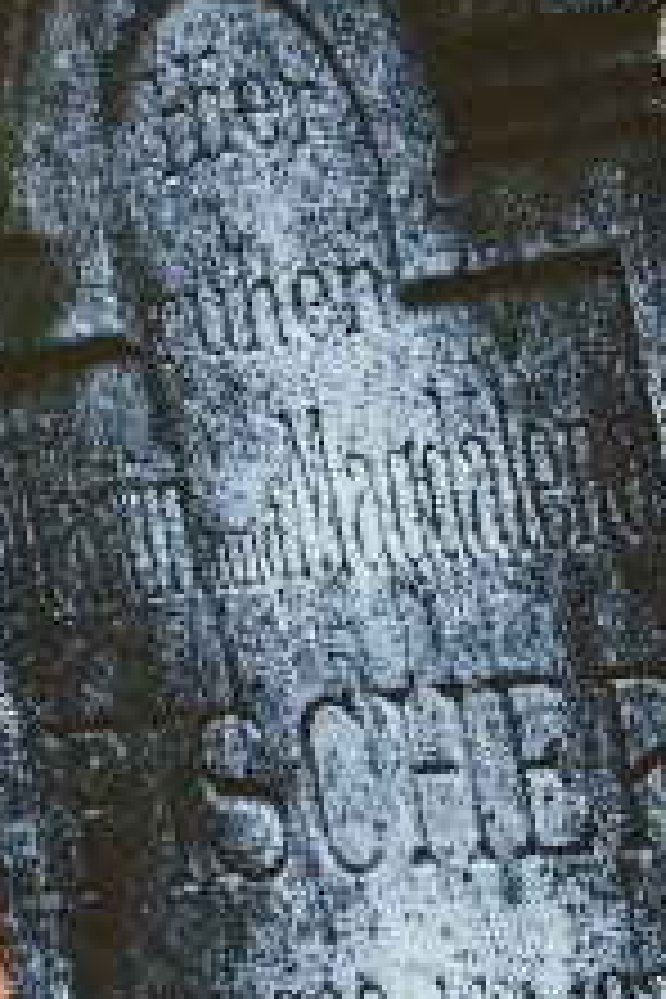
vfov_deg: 7.5
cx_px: 598
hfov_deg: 5.0
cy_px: 706
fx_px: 7593
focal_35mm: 274
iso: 100
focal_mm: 25
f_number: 8
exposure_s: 1/250
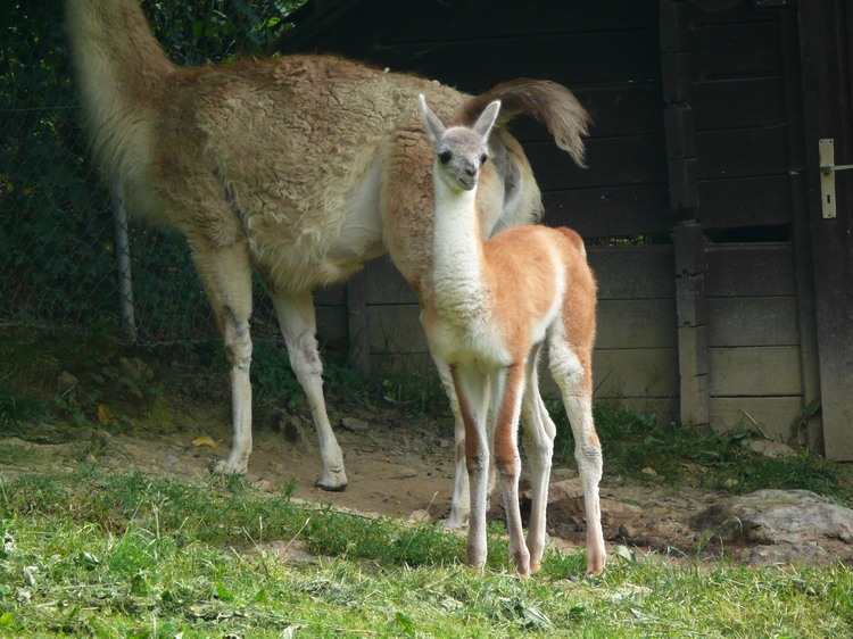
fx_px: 8893
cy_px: 320
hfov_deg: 5.5
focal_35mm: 361
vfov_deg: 4.1
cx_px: 426
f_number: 3.7
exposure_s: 1/125
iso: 200
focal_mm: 76.3
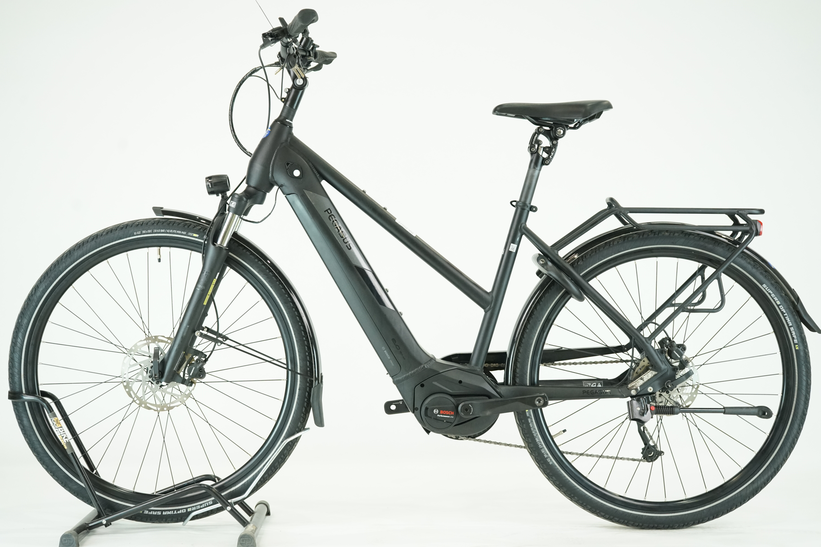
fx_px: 1277
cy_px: 274
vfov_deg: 24.2
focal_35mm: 56
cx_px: 410
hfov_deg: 35.6
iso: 2500
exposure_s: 1/200
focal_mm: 56
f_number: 5.6
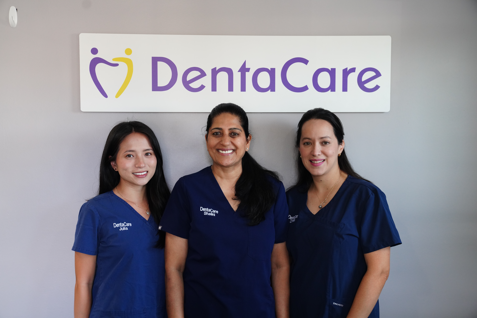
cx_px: 238
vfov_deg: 28.6
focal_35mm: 47
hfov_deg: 41.9
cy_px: 159
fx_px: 623
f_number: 4
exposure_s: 1/50
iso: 2000
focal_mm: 47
----------------
*Required work*: Return the complete material exactly as given, excluding images.

*Answer below*:
vfov_deg: 7.5
cx_px: 598
hfov_deg: 5.0
cy_px: 706
fx_px: 7593
focal_35mm: 274
iso: 100
focal_mm: 25
f_number: 8
exposure_s: 1/250
fx_px: 8893
cy_px: 320
hfov_deg: 5.5
focal_35mm: 361
vfov_deg: 4.1
cx_px: 426
f_number: 3.7
exposure_s: 1/125
iso: 200
focal_mm: 76.3
fx_px: 1277
cy_px: 274
vfov_deg: 24.2
focal_35mm: 56
cx_px: 410
hfov_deg: 35.6
iso: 2500
exposure_s: 1/200
focal_mm: 56
f_number: 5.6
cx_px: 238
vfov_deg: 28.6
focal_35mm: 47
hfov_deg: 41.9
cy_px: 159
fx_px: 623
f_number: 4
exposure_s: 1/50
iso: 2000
focal_mm: 47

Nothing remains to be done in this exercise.